Le cas de la vaccination antipneumococcique (vaccin 23 valent) est bien différent. L’objectif est de réduire la morbidité et la mortalité liées au pneumocoque chez les patients qui présentent un risque élevé de complications invasives, en particulier les patients souffrant d’insuffisance cardiaque ou respiratoire, les sujets drépanocytaires ou splénectomisés, les alcooliques… Le taux de couverture de ces sujets à risque est très bas en France. Deux études observationnelles récentes réalisées chez des patients souffrant de BPCO ont montré que le taux de vaccination était inférieur à 25 %.
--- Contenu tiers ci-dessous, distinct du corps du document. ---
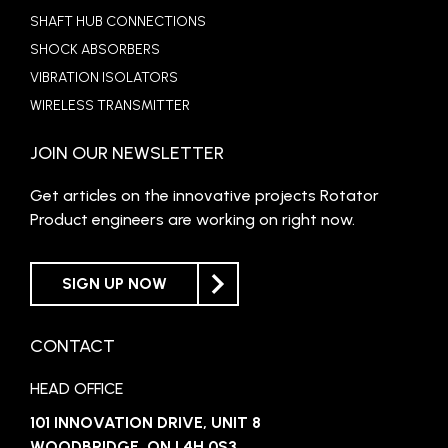
SHAFT HUB CONNECTIONS
SHOCK ABSORBERS
VIBRATION ISOLATORS
WIRELESS TRANSMITTER
JOIN OUR NEWSLETTER
Get articles on the innovative projects Rotator
Product engineers are working on right now.
SIGN UP NOW
CONTACT
HEAD OFFICE
101 INNOVATION DRIVE, UNIT 8
WOODBRIDGE, ON L4H 0S3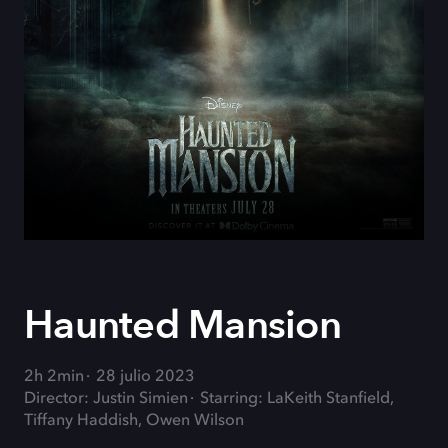
Haunted Mansion
2h 2min
28 julio 2023
Director: Justin Simien
Starring: LaKeith Stanfield,
Tiffany Haddish, Owen Wilson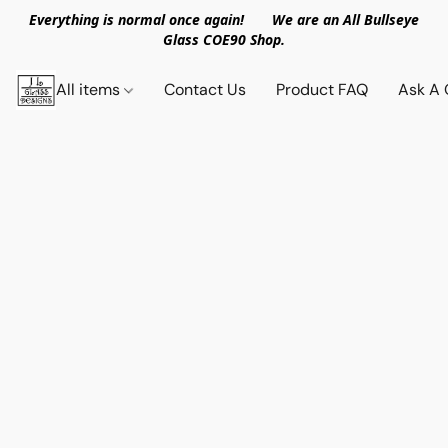
Everything is normal once again! We are an All Bullseye
Glass COE90 Shop.
All items
Contact Us
Product FAQ
Ask A 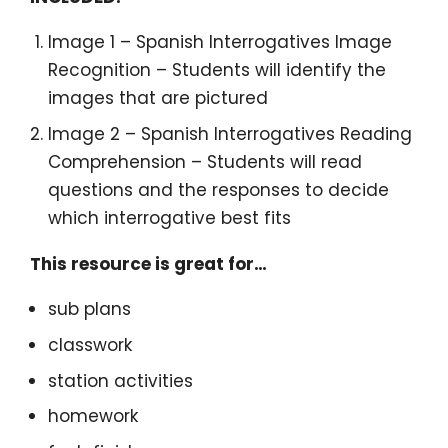
Image 1 – Spanish Interrogatives Image
Recognition – Students will identify the
images that are pictured
Image 2 – Spanish Interrogatives Reading
Comprehension – Students will read
questions and the responses to decide
which interrogative best fits
This resource is great for…
sub plans
classwork
station activities
homework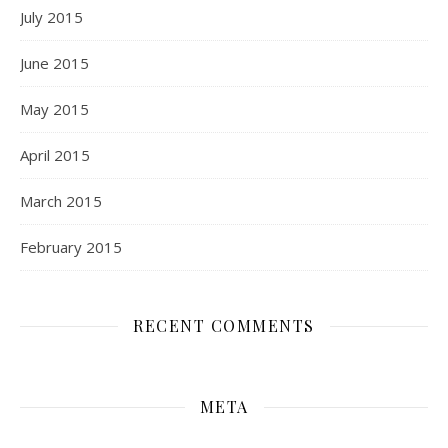
July 2015
June 2015
May 2015
April 2015
March 2015
February 2015
RECENT COMMENTS
META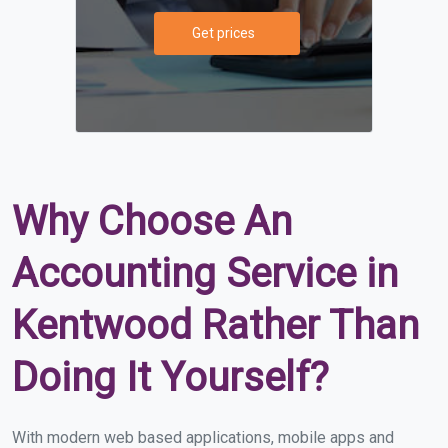
Get prices
Why Choose An
Accounting Service in
Kentwood Rather Than
Doing It Yourself?
With modern web based applications, mobile apps and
Contrairement à la grippe, la situation est très hétérogène au niveau européen. Les indications sont disparates. Par exemple, la majorité des pays recommandent de vacciner tous les sujets de plus de 65 ans, d’autres, comme la France, seulement certaines populations à risque, et certains ne la recommandent pas du tout. En fait, en termes de niveau de preuves, les études sont assez peu convaincantes. Une méta-analyse récente, mandatée par l’OMS, de l’ensemble des essais randomisés évalués selon leur qualité, ne montre pas d’impact de la vaccination sur les pneumonies présumées à pneumocoque ou toutes causes et sur la mortalité. Les études observationnelles, dont on connaît les biais, mettent en évidence un bénéfice de l’ordre de 50 à 60 %, c’est-à-dire une diminution des infections invasives, mais chez les sujets jeunes et chez les sujets âgés en bonne santé… Néanmoins, une étude récente, publiée dans le BMJ en 2010, modifie un peu la donne. Menée au Japon, chez plus de 1 000 sujets âgés vivant en institution, elle a comparé en double aveugle, le vaccin pneumo 23 au placebo. En s’appuyant sur les hémocultures et, pour la première fois dans ce type d’étude, sur la détection de l’antigénurie pneumococcique, elle a montré, chez les sujets vaccinés, une baisse significative des infections invasives à pneumocoque et une diminution de la mortalité attribuable au pneumocoque. Avec, néanmoins, un bémol : il n’y a pas de modification de la mortalité globale….Ainsi, on voit bien toute la difficulté et la complexité des décisions de santé publique, le terme politique vaccinale prend ici toute sa signification.
› Dr MARINE JORAS
D’après un entretien avec le Dr Patrick Petitpretz, centre hospitalier de Versailles.